↓

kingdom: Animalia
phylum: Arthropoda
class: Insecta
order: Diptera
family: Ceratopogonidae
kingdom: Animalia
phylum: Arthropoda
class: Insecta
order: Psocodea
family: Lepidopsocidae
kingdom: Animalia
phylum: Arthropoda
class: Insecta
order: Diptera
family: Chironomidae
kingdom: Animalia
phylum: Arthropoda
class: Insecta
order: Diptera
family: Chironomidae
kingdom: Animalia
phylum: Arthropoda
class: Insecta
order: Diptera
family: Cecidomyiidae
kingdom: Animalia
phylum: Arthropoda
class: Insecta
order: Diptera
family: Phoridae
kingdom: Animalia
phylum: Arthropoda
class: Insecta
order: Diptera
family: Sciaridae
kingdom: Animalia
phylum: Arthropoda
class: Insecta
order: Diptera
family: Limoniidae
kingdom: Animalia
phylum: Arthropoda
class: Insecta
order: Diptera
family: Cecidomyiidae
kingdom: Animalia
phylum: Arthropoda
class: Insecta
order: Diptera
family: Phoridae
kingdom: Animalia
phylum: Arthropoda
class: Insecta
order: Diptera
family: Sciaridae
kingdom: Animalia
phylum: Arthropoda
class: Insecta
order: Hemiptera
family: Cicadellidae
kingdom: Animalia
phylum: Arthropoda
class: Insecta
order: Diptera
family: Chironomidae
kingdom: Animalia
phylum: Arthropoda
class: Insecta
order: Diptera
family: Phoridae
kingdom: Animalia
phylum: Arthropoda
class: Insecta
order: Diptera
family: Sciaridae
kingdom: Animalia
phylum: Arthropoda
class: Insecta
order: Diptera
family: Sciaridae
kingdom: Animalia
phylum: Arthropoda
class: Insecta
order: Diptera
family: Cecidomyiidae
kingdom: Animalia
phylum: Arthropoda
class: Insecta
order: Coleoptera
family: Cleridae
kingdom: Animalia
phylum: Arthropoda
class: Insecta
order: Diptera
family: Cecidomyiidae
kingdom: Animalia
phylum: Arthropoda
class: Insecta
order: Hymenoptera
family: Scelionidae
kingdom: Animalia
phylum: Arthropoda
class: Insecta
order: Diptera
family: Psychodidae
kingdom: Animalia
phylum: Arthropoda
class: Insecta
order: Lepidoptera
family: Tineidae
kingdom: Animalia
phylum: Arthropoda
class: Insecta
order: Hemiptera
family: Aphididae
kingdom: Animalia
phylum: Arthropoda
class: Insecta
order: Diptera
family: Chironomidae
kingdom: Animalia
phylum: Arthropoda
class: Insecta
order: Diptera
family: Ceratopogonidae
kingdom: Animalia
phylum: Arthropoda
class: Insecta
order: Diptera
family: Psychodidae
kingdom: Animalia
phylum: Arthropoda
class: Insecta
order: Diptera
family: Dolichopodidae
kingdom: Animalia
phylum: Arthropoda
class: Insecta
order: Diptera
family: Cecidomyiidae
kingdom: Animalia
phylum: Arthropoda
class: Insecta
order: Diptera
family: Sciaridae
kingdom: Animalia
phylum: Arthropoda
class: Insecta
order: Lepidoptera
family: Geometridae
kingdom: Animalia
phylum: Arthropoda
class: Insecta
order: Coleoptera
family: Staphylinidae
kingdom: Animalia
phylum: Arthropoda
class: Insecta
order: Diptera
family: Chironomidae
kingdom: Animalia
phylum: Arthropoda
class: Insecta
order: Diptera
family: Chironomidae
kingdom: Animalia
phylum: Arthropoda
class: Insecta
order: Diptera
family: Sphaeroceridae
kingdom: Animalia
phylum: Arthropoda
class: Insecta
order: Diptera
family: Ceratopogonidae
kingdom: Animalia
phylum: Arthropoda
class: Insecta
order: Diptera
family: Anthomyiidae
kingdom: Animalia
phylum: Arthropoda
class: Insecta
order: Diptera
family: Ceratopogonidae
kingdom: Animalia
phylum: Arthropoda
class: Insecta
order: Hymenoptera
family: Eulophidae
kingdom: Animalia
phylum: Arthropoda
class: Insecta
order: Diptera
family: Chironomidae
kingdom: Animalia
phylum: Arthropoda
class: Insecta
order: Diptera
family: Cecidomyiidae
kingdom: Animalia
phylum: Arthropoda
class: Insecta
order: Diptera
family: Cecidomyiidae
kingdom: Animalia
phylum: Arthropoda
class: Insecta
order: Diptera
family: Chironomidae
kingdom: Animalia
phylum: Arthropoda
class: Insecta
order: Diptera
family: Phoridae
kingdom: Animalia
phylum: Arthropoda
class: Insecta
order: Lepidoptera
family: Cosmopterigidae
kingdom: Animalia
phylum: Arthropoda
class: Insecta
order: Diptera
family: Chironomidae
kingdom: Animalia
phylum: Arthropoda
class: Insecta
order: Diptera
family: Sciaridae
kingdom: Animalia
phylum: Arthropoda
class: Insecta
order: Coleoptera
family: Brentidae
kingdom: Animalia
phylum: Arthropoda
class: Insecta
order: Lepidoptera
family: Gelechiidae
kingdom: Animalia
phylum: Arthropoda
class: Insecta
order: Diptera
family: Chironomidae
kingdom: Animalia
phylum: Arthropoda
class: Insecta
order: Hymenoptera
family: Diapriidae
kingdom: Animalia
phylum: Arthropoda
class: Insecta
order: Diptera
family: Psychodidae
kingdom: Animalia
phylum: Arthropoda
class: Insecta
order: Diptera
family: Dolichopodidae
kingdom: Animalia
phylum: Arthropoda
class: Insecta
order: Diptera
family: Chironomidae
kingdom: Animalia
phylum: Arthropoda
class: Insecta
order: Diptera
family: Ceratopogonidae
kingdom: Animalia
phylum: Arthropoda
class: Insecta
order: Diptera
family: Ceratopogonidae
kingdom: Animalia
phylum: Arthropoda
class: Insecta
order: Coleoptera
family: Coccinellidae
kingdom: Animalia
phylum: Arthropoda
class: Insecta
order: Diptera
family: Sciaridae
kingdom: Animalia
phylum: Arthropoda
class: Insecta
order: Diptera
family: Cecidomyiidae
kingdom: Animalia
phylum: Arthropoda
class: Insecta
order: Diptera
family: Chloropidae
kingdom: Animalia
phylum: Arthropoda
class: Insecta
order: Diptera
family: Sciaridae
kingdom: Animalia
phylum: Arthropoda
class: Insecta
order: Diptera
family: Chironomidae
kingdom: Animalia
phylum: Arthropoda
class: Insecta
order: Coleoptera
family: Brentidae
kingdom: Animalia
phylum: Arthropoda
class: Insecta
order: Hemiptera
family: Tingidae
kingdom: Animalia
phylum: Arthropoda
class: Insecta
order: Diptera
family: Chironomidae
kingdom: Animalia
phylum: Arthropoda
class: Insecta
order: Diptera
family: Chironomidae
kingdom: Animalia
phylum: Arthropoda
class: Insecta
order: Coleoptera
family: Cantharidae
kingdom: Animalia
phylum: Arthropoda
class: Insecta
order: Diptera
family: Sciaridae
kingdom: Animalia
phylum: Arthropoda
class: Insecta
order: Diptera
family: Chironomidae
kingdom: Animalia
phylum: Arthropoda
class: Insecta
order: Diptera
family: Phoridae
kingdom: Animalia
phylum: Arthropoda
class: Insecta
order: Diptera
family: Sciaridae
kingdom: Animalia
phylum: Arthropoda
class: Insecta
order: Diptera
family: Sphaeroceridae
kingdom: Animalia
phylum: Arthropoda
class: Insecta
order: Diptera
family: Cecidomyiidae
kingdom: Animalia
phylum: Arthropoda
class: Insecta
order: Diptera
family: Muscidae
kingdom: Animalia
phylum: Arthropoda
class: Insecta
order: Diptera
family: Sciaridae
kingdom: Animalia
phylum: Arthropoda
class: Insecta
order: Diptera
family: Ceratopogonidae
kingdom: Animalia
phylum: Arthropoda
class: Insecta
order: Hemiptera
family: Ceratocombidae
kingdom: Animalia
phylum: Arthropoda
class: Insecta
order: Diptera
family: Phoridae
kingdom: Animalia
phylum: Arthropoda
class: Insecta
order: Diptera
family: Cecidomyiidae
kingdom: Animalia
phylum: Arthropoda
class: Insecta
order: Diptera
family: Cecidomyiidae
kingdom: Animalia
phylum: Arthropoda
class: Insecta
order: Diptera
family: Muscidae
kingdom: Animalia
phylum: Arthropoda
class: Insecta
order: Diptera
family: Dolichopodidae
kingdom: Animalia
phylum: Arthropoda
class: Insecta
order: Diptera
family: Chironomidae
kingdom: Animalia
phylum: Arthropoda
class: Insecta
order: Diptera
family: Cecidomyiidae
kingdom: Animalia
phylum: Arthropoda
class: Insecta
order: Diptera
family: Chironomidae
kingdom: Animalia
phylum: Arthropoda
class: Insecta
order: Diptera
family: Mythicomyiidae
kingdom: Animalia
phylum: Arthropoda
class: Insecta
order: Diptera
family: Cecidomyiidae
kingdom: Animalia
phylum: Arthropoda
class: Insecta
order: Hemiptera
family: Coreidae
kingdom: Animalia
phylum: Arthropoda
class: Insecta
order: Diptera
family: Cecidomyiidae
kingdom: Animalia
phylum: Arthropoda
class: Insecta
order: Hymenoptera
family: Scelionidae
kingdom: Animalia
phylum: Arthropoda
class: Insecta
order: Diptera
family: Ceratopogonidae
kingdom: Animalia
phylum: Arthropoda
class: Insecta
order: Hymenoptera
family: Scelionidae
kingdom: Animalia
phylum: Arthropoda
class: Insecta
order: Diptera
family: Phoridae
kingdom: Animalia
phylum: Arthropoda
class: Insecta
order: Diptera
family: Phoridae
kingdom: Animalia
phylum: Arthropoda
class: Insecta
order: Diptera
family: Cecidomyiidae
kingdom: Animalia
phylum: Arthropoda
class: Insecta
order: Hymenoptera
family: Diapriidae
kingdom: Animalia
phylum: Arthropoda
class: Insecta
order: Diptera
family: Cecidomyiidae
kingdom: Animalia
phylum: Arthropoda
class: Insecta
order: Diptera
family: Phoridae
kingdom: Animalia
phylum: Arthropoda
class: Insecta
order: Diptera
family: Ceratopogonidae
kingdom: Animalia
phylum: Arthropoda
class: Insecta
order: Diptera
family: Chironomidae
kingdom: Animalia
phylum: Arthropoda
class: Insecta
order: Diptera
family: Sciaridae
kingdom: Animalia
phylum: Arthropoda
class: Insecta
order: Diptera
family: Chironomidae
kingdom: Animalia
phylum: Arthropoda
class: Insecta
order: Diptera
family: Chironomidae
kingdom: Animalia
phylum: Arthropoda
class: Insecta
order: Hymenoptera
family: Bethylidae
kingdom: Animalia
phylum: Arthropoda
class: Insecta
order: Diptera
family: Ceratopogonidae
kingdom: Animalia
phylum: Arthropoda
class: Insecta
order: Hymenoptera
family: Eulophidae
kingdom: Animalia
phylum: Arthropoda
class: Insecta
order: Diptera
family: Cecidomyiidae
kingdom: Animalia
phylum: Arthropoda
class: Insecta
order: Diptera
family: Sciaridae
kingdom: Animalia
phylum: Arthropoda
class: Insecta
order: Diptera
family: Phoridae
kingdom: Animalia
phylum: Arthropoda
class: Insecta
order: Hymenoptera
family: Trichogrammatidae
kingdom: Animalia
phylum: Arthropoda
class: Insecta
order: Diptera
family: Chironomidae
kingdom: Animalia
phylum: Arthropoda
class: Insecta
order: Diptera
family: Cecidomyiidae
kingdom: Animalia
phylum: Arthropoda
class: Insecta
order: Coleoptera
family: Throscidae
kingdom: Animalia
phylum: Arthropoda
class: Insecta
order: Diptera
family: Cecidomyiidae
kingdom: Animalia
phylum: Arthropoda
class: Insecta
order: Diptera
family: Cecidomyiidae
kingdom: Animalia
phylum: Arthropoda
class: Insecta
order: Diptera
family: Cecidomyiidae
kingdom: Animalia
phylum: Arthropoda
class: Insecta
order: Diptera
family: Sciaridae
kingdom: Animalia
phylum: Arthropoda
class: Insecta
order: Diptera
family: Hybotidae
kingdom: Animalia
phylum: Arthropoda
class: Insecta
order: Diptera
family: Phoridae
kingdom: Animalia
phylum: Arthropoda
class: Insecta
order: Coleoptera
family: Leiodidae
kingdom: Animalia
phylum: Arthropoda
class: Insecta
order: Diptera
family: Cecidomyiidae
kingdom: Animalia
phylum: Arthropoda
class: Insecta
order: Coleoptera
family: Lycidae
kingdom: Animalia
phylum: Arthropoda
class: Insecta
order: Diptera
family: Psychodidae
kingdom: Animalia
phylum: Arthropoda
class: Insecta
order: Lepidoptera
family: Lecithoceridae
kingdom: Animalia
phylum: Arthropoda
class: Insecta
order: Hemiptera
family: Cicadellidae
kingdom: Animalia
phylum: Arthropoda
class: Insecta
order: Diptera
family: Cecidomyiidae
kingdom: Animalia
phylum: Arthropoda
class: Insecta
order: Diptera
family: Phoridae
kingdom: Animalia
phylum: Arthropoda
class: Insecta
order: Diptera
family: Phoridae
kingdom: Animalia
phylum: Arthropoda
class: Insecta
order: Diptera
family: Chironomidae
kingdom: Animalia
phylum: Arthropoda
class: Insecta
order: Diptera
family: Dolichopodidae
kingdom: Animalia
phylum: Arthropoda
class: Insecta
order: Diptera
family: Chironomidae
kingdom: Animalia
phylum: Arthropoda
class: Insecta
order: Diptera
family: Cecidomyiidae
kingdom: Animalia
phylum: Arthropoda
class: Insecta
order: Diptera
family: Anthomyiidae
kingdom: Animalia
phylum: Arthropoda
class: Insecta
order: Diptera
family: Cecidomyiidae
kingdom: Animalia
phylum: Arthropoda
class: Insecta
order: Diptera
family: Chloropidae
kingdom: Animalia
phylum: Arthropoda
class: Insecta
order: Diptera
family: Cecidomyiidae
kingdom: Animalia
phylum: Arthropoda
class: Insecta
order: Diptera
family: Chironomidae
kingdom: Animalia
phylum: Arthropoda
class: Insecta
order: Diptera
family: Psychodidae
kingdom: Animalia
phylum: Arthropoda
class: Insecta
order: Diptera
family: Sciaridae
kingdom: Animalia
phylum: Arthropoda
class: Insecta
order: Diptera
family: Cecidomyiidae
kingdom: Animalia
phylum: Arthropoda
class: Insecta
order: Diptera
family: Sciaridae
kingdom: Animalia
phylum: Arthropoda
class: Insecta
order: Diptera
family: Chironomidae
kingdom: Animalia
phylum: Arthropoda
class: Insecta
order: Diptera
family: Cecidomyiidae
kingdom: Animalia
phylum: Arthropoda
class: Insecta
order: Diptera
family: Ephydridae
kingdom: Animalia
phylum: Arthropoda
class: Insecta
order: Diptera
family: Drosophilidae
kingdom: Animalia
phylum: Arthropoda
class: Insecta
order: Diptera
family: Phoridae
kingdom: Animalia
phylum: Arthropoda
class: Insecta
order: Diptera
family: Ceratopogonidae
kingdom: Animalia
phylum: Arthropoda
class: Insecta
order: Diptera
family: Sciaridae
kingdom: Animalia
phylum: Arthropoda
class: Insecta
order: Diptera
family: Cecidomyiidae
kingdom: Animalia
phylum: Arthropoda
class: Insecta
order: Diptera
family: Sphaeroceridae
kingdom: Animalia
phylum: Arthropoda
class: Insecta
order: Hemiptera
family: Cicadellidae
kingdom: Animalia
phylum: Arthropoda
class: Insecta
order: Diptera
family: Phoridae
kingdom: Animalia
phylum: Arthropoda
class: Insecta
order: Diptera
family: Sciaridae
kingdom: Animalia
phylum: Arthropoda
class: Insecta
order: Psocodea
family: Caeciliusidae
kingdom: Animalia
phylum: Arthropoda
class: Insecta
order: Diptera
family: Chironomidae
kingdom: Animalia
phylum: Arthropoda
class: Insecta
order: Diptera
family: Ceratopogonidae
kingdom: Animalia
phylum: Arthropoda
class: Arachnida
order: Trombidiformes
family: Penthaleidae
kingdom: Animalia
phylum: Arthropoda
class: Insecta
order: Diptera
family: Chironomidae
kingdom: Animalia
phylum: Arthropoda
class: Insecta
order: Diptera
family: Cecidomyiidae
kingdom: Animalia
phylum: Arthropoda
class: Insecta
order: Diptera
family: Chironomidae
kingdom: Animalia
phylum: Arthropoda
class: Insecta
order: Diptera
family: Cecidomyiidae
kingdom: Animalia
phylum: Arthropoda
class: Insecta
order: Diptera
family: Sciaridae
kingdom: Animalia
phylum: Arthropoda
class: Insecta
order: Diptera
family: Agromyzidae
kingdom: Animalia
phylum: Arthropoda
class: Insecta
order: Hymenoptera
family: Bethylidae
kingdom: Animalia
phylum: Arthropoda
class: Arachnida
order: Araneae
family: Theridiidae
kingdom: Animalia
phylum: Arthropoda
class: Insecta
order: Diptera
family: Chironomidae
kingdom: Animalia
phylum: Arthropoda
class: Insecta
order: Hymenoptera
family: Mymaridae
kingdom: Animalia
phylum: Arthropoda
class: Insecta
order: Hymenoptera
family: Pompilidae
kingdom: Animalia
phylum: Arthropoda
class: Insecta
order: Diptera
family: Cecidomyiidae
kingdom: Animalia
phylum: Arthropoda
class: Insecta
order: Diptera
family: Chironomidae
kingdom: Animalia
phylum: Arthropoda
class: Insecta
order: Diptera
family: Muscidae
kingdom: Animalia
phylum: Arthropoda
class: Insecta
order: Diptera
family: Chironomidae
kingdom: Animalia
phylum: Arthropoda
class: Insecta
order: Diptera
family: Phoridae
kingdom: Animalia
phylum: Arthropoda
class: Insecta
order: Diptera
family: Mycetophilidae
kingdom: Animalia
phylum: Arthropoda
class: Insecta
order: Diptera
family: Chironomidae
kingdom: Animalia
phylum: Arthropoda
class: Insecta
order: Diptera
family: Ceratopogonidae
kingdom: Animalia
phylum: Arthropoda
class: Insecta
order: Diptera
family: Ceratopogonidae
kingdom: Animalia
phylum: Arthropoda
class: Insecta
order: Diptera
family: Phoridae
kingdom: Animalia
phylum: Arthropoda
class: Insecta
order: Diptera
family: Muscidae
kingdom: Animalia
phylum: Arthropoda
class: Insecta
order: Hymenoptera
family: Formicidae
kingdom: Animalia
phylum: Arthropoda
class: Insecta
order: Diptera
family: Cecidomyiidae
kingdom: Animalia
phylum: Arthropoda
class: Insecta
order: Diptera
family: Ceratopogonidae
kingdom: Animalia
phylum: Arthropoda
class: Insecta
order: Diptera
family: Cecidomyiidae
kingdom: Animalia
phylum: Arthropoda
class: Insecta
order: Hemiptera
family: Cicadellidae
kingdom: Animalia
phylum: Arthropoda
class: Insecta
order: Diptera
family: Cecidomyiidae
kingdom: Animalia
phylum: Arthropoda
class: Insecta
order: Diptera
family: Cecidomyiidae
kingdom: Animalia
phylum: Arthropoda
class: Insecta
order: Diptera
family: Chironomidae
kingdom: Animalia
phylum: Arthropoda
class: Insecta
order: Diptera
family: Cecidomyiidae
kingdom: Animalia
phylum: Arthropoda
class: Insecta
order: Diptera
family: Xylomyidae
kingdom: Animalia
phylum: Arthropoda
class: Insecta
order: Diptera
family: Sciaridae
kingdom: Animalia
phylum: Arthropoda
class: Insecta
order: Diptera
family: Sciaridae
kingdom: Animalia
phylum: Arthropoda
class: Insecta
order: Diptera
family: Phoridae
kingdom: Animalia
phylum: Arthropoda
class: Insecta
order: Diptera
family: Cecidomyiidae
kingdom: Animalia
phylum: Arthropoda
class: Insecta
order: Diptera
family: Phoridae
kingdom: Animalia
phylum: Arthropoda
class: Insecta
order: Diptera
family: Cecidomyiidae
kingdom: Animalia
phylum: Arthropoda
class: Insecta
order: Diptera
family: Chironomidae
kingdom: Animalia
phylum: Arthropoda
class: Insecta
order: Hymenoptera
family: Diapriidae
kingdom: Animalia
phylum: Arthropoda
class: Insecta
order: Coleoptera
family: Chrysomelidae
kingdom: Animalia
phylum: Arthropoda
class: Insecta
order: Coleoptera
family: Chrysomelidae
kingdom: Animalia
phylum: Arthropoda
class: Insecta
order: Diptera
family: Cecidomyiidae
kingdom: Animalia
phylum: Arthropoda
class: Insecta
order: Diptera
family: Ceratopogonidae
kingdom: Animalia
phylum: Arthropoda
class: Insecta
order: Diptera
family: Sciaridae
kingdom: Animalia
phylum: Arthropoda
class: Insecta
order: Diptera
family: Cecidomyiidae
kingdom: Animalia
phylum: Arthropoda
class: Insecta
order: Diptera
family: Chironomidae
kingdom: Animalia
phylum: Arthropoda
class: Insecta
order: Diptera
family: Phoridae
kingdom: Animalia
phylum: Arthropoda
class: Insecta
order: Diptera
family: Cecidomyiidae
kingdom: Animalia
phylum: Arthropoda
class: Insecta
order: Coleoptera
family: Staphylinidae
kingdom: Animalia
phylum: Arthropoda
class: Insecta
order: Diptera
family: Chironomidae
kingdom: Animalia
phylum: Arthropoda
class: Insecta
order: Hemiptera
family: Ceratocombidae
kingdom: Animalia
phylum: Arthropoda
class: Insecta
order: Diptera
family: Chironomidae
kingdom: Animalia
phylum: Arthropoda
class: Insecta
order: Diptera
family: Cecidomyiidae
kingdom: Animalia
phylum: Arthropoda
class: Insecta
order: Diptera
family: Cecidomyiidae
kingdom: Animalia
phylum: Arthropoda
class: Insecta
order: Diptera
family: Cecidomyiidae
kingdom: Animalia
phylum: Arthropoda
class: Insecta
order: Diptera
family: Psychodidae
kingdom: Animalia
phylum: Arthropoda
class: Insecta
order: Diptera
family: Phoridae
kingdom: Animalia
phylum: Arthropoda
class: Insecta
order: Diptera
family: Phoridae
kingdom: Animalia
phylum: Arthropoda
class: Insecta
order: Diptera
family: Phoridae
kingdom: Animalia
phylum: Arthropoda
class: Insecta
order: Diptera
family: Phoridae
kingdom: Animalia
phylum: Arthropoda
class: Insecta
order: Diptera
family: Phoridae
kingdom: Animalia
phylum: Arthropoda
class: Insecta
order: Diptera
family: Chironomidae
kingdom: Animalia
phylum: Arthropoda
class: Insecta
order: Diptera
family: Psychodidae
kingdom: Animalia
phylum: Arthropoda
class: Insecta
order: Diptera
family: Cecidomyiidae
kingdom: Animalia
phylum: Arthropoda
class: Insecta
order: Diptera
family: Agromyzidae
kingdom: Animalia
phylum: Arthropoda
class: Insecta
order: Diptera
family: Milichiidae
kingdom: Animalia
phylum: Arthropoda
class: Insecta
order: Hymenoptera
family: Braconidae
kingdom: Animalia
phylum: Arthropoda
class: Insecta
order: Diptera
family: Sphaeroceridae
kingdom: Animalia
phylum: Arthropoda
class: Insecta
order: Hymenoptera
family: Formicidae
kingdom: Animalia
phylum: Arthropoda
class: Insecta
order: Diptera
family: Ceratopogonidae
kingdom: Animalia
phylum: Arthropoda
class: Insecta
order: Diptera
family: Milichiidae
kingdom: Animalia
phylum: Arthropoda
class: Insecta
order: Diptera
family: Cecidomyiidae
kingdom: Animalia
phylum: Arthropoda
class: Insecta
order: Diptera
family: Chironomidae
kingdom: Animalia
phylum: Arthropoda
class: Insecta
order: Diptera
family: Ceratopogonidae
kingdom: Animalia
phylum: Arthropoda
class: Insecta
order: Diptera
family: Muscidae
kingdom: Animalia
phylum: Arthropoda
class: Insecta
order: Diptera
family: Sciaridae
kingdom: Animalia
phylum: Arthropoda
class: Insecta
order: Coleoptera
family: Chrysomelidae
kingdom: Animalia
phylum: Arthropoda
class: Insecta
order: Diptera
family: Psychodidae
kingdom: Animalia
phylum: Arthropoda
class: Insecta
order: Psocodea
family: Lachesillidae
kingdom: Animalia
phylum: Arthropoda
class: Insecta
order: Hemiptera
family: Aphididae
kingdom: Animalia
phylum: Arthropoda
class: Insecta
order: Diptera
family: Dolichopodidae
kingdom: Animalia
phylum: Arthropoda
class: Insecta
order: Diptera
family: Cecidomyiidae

↑

Copy the records from their start through the line containing "family: Tineidae", and only those lines, replacing each "phylum" with "division" and leaving everything else unchanged.

- [Written reply]:
kingdom: Animalia
division: Arthropoda
class: Insecta
order: Diptera
family: Ceratopogonidae
kingdom: Animalia
division: Arthropoda
class: Insecta
order: Psocodea
family: Lepidopsocidae
kingdom: Animalia
division: Arthropoda
class: Insecta
order: Diptera
family: Chironomidae
kingdom: Animalia
division: Arthropoda
class: Insecta
order: Diptera
family: Chironomidae
kingdom: Animalia
division: Arthropoda
class: Insecta
order: Diptera
family: Cecidomyiidae
kingdom: Animalia
division: Arthropoda
class: Insecta
order: Diptera
family: Phoridae
kingdom: Animalia
division: Arthropoda
class: Insecta
order: Diptera
family: Sciaridae
kingdom: Animalia
division: Arthropoda
class: Insecta
order: Diptera
family: Limoniidae
kingdom: Animalia
division: Arthropoda
class: Insecta
order: Diptera
family: Cecidomyiidae
kingdom: Animalia
division: Arthropoda
class: Insecta
order: Diptera
family: Phoridae
kingdom: Animalia
division: Arthropoda
class: Insecta
order: Diptera
family: Sciaridae
kingdom: Animalia
division: Arthropoda
class: Insecta
order: Hemiptera
family: Cicadellidae
kingdom: Animalia
division: Arthropoda
class: Insecta
order: Diptera
family: Chironomidae
kingdom: Animalia
division: Arthropoda
class: Insecta
order: Diptera
family: Phoridae
kingdom: Animalia
division: Arthropoda
class: Insecta
order: Diptera
family: Sciaridae
kingdom: Animalia
division: Arthropoda
class: Insecta
order: Diptera
family: Sciaridae
kingdom: Animalia
division: Arthropoda
class: Insecta
order: Diptera
family: Cecidomyiidae
kingdom: Animalia
division: Arthropoda
class: Insecta
order: Coleoptera
family: Cleridae
kingdom: Animalia
division: Arthropoda
class: Insecta
order: Diptera
family: Cecidomyiidae
kingdom: Animalia
division: Arthropoda
class: Insecta
order: Hymenoptera
family: Scelionidae
kingdom: Animalia
division: Arthropoda
class: Insecta
order: Diptera
family: Psychodidae
kingdom: Animalia
division: Arthropoda
class: Insecta
order: Lepidoptera
family: Tineidae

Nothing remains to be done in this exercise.